- _Exercise details_
Word for word, and with pictures excluded, copy out all the records that follow.

- _Supplied data_
———
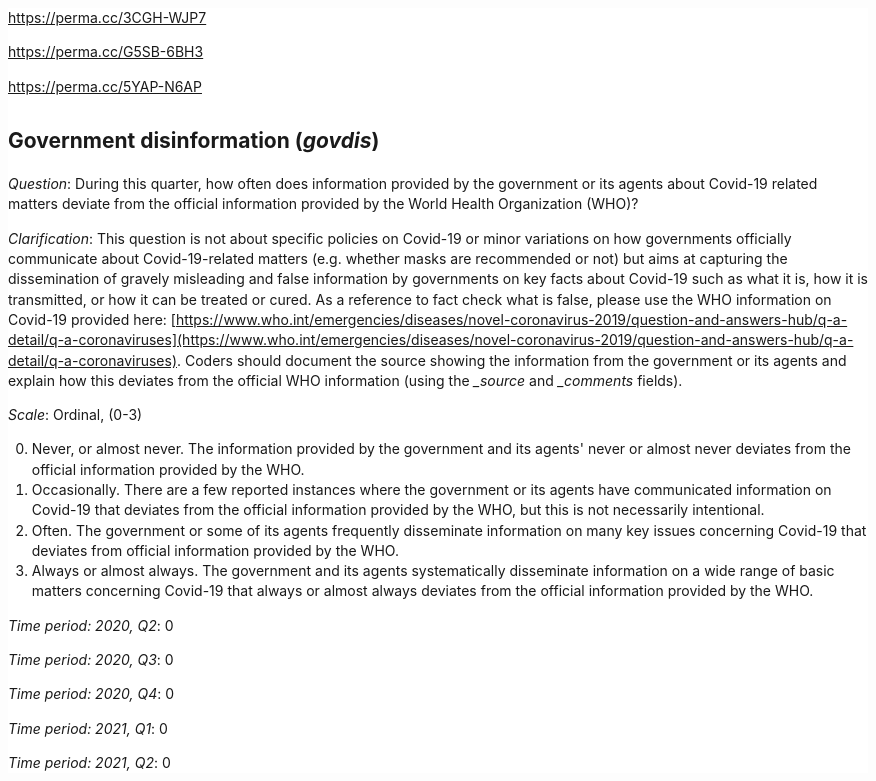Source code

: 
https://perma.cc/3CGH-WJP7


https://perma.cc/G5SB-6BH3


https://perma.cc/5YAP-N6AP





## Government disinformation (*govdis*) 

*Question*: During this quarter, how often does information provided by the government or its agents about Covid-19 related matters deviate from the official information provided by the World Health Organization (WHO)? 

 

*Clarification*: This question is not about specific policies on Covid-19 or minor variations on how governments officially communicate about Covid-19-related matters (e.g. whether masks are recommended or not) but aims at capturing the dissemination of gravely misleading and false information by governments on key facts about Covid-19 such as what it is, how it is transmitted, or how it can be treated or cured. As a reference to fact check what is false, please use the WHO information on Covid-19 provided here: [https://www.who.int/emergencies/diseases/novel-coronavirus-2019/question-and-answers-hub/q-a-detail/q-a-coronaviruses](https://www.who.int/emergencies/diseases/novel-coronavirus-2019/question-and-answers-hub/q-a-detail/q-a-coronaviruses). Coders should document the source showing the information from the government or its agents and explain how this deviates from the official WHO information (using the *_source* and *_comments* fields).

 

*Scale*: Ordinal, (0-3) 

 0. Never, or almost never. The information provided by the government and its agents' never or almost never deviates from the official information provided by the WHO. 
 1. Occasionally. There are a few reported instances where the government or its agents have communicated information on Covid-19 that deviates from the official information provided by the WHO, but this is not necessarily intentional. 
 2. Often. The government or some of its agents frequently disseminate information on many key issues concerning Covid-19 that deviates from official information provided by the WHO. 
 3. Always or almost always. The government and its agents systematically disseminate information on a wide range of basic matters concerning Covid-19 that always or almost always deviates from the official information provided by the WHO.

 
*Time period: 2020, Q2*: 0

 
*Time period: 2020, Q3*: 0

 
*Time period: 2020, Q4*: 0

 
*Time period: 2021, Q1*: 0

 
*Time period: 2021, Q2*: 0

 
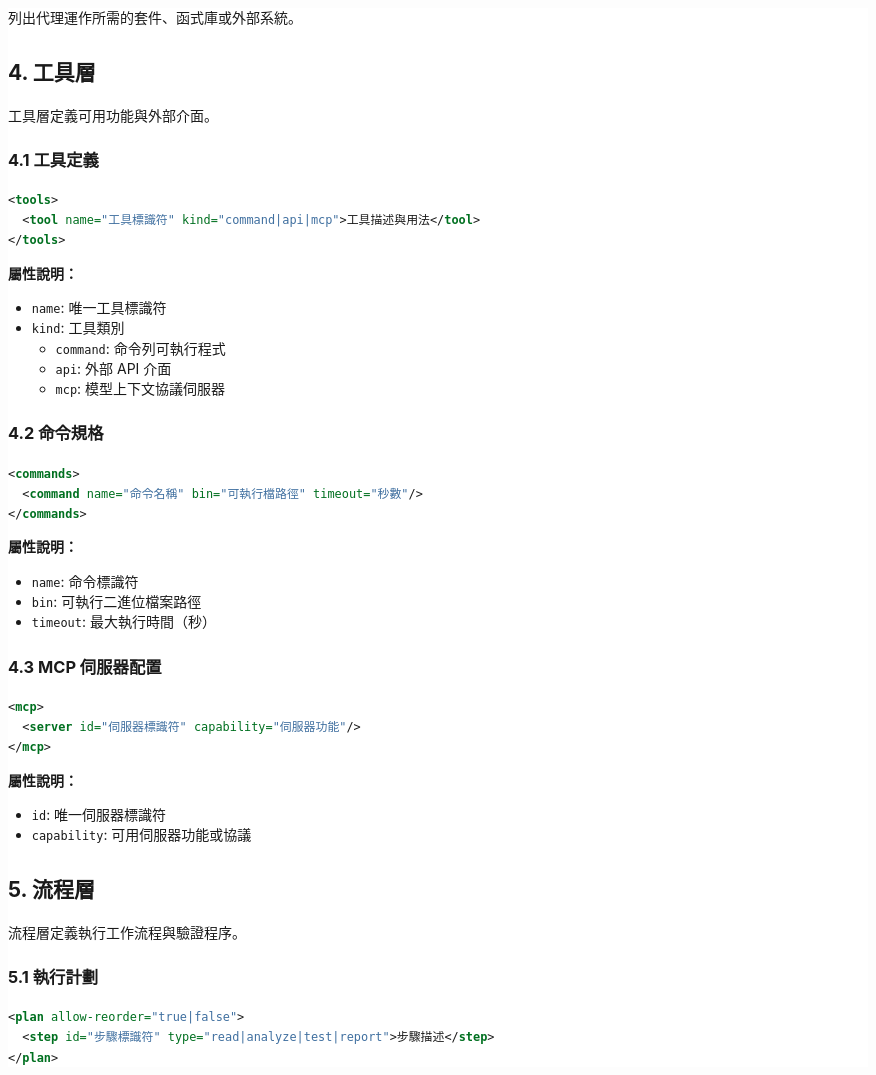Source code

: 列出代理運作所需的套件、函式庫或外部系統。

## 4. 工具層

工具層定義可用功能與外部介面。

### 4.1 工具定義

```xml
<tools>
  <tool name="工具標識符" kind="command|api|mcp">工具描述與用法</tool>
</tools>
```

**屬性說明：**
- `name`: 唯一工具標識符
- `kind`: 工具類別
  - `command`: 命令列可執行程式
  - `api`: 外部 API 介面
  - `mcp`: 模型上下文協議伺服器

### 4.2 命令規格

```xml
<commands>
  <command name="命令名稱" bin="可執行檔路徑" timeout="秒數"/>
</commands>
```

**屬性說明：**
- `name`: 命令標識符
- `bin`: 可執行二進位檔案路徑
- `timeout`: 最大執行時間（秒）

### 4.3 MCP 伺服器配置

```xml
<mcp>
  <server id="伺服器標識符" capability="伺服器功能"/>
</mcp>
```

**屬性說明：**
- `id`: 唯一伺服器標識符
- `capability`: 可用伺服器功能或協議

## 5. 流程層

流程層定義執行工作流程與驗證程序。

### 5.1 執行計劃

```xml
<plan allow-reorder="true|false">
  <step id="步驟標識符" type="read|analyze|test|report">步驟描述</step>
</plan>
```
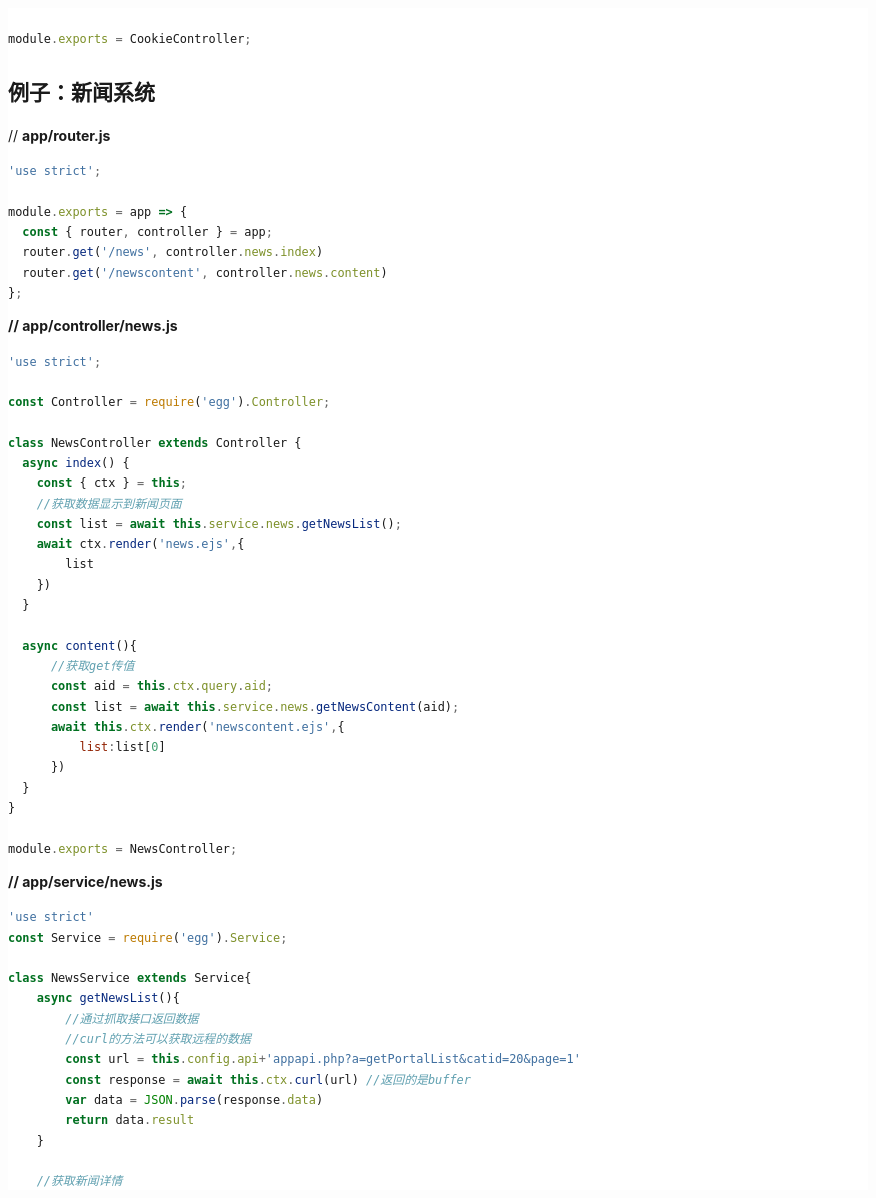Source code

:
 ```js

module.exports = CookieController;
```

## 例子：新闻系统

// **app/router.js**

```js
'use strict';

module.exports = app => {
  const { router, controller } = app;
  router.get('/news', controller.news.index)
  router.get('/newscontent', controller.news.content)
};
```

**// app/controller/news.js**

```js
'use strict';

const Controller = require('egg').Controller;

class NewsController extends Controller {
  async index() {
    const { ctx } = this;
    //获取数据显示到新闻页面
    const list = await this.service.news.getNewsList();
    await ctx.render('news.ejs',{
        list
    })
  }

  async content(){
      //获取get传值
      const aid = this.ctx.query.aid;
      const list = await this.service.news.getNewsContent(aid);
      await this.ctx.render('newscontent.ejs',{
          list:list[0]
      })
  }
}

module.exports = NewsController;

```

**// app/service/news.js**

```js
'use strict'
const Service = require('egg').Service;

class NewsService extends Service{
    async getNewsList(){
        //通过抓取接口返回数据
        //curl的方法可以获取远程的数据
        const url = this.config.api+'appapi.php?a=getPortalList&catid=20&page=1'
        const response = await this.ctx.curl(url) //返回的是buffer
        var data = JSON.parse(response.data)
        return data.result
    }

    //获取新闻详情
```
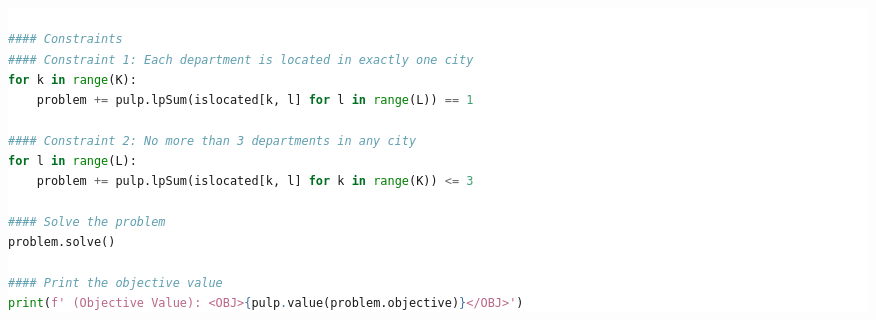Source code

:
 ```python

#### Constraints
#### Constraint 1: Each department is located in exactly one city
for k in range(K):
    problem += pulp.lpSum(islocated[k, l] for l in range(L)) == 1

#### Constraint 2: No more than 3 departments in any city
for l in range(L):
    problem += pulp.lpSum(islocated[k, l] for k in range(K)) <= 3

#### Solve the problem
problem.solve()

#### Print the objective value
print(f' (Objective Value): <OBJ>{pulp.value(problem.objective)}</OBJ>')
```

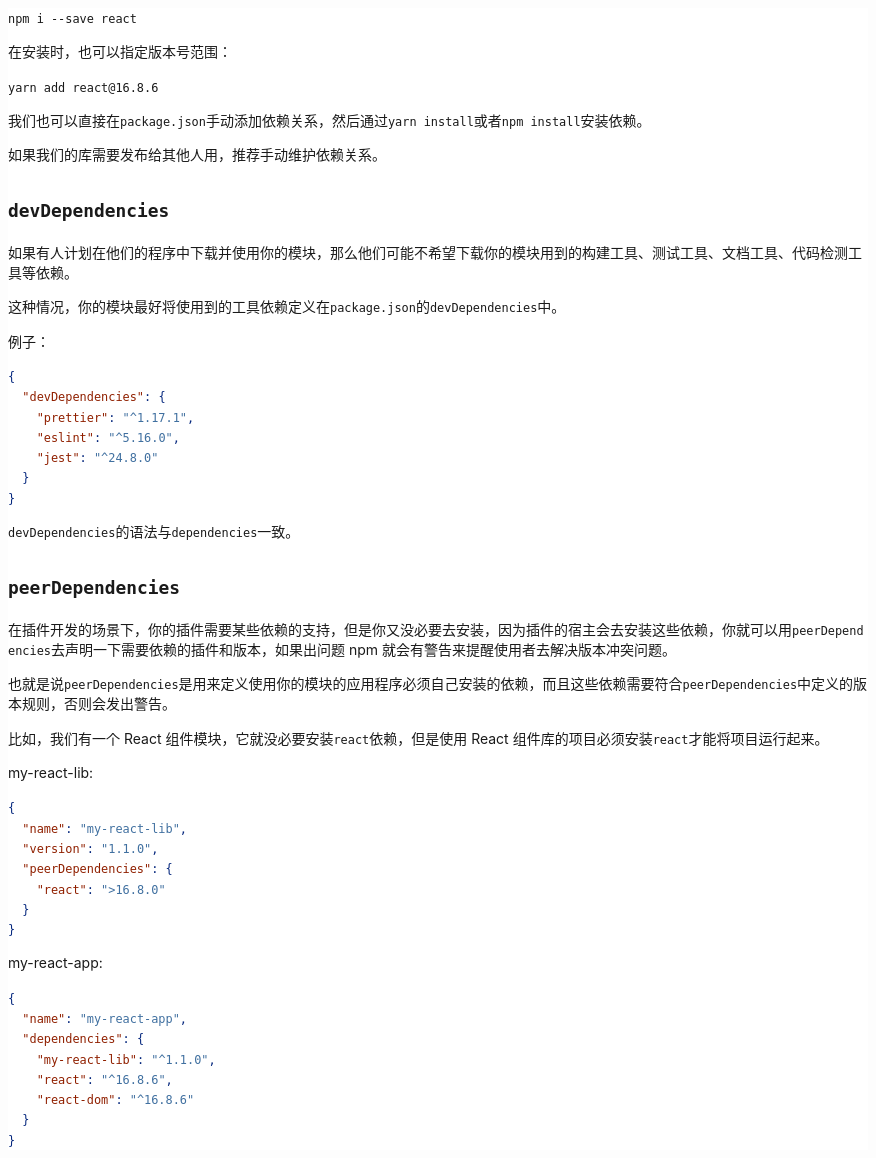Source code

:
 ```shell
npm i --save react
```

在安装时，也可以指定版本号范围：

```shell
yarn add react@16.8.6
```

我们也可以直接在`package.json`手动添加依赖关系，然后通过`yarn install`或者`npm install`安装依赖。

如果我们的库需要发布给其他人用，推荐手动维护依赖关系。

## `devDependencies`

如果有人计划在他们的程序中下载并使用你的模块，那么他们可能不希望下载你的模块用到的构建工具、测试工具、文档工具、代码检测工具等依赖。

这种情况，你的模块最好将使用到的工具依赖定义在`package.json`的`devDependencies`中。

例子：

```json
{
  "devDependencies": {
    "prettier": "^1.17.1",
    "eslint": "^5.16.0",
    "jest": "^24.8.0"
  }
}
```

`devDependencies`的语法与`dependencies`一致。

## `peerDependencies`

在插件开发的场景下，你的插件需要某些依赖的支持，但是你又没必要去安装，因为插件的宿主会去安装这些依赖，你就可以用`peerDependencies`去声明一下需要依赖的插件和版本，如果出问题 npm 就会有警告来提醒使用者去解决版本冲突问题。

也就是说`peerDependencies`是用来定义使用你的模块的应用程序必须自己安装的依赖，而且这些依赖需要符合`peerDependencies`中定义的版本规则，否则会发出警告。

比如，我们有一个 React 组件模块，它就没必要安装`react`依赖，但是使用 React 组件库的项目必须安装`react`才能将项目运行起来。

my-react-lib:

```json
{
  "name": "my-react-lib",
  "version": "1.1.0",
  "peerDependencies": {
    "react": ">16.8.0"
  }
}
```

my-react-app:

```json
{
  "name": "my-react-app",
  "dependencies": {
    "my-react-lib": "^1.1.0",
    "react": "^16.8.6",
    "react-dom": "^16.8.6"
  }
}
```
———
- _Result_
Source code

: 
https://perma.cc/3CGH-WJP7


https://perma.cc/G5SB-6BH3


https://perma.cc/5YAP-N6AP





## Government disinformation (*govdis*) 

*Question*: During this quarter, how often does information provided by the government or its agents about Covid-19 related matters deviate from the official information provided by the World Health Organization (WHO)? 

 

*Clarification*: This question is not about specific policies on Covid-19 or minor variations on how governments officially communicate about Covid-19-related matters (e.g. whether masks are recommended or not) but aims at capturing the dissemination of gravely misleading and false information by governments on key facts about Covid-19 such as what it is, how it is transmitted, or how it can be treated or cured. As a reference to fact check what is false, please use the WHO information on Covid-19 provided here: [https://www.who.int/emergencies/diseases/novel-coronavirus-2019/question-and-answers-hub/q-a-detail/q-a-coronaviruses](https://www.who.int/emergencies/diseases/novel-coronavirus-2019/question-and-answers-hub/q-a-detail/q-a-coronaviruses). Coders should document the source showing the information from the government or its agents and explain how this deviates from the official WHO information (using the *_source* and *_comments* fields).

 

*Scale*: Ordinal, (0-3) 

 0. Never, or almost never. The information provided by the government and its agents' never or almost never deviates from the official information provided by the WHO. 
 1. Occasionally. There are a few reported instances where the government or its agents have communicated information on Covid-19 that deviates from the official information provided by the WHO, but this is not necessarily intentional. 
 2. Often. The government or some of its agents frequently disseminate information on many key issues concerning Covid-19 that deviates from official information provided by the WHO. 
 3. Always or almost always. The government and its agents systematically disseminate information on a wide range of basic matters concerning Covid-19 that always or almost always deviates from the official information provided by the WHO.

 
*Time period: 2020, Q2*: 0

 
*Time period: 2020, Q3*: 0

 
*Time period: 2020, Q4*: 0

 
*Time period: 2021, Q1*: 0

 
*Time period: 2021, Q2*: 0

 
Source code

: 列出代理運作所需的套件、函式庫或外部系統。

## 4. 工具層

工具層定義可用功能與外部介面。

### 4.1 工具定義

```xml
<tools>
  <tool name="工具標識符" kind="command|api|mcp">工具描述與用法</tool>
</tools>
```

**屬性說明：**
- `name`: 唯一工具標識符
- `kind`: 工具類別
  - `command`: 命令列可執行程式
  - `api`: 外部 API 介面
  - `mcp`: 模型上下文協議伺服器

### 4.2 命令規格

```xml
<commands>
  <command name="命令名稱" bin="可執行檔路徑" timeout="秒數"/>
</commands>
```

**屬性說明：**
- `name`: 命令標識符
- `bin`: 可執行二進位檔案路徑
- `timeout`: 最大執行時間（秒）

### 4.3 MCP 伺服器配置

```xml
<mcp>
  <server id="伺服器標識符" capability="伺服器功能"/>
</mcp>
```

**屬性說明：**
- `id`: 唯一伺服器標識符
- `capability`: 可用伺服器功能或協議

## 5. 流程層

流程層定義執行工作流程與驗證程序。

### 5.1 執行計劃

```xml
<plan allow-reorder="true|false">
  <step id="步驟標識符" type="read|analyze|test|report">步驟描述</step>
</plan>
```
Source code

:
 ```js

module.exports = CookieController;
```

## 例子：新闻系统

// **app/router.js**

```js
'use strict';

module.exports = app => {
  const { router, controller } = app;
  router.get('/news', controller.news.index)
  router.get('/newscontent', controller.news.content)
};
```

**// app/controller/news.js**

```js
'use strict';

const Controller = require('egg').Controller;

class NewsController extends Controller {
  async index() {
    const { ctx } = this;
    //获取数据显示到新闻页面
    const list = await this.service.news.getNewsList();
    await ctx.render('news.ejs',{
        list
    })
  }

  async content(){
      //获取get传值
      const aid = this.ctx.query.aid;
      const list = await this.service.news.getNewsContent(aid);
      await this.ctx.render('newscontent.ejs',{
          list:list[0]
      })
  }
}

module.exports = NewsController;

```

**// app/service/news.js**

```js
'use strict'
const Service = require('egg').Service;

class NewsService extends Service{
    async getNewsList(){
        //通过抓取接口返回数据
        //curl的方法可以获取远程的数据
        const url = this.config.api+'appapi.php?a=getPortalList&catid=20&page=1'
        const response = await this.ctx.curl(url) //返回的是buffer
        var data = JSON.parse(response.data)
        return data.result
    }

    //获取新闻详情
```
Source code

:
 ```python

#### Constraints
#### Constraint 1: Each department is located in exactly one city
for k in range(K):
    problem += pulp.lpSum(islocated[k, l] for l in range(L)) == 1

#### Constraint 2: No more than 3 departments in any city
for l in range(L):
    problem += pulp.lpSum(islocated[k, l] for k in range(K)) <= 3

#### Solve the problem
problem.solve()

#### Print the objective value
print(f' (Objective Value): <OBJ>{pulp.value(problem.objective)}</OBJ>')
```

Source code

:
 ```shell
npm i --save react
```

在安装时，也可以指定版本号范围：

```shell
yarn add react@16.8.6
```

我们也可以直接在`package.json`手动添加依赖关系，然后通过`yarn install`或者`npm install`安装依赖。

如果我们的库需要发布给其他人用，推荐手动维护依赖关系。

## `devDependencies`

如果有人计划在他们的程序中下载并使用你的模块，那么他们可能不希望下载你的模块用到的构建工具、测试工具、文档工具、代码检测工具等依赖。

这种情况，你的模块最好将使用到的工具依赖定义在`package.json`的`devDependencies`中。

例子：

```json
{
  "devDependencies": {
    "prettier": "^1.17.1",
    "eslint": "^5.16.0",
    "jest": "^24.8.0"
  }
}
```

`devDependencies`的语法与`dependencies`一致。

## `peerDependencies`

在插件开发的场景下，你的插件需要某些依赖的支持，但是你又没必要去安装，因为插件的宿主会去安装这些依赖，你就可以用`peerDependencies`去声明一下需要依赖的插件和版本，如果出问题 npm 就会有警告来提醒使用者去解决版本冲突问题。

也就是说`peerDependencies`是用来定义使用你的模块的应用程序必须自己安装的依赖，而且这些依赖需要符合`peerDependencies`中定义的版本规则，否则会发出警告。

比如，我们有一个 React 组件模块，它就没必要安装`react`依赖，但是使用 React 组件库的项目必须安装`react`才能将项目运行起来。

my-react-lib:

```json
{
  "name": "my-react-lib",
  "version": "1.1.0",
  "peerDependencies": {
    "react": ">16.8.0"
  }
}
```

my-react-app:

```json
{
  "name": "my-react-app",
  "dependencies": {
    "my-react-lib": "^1.1.0",
    "react": "^16.8.6",
    "react-dom": "^16.8.6"
  }
}
```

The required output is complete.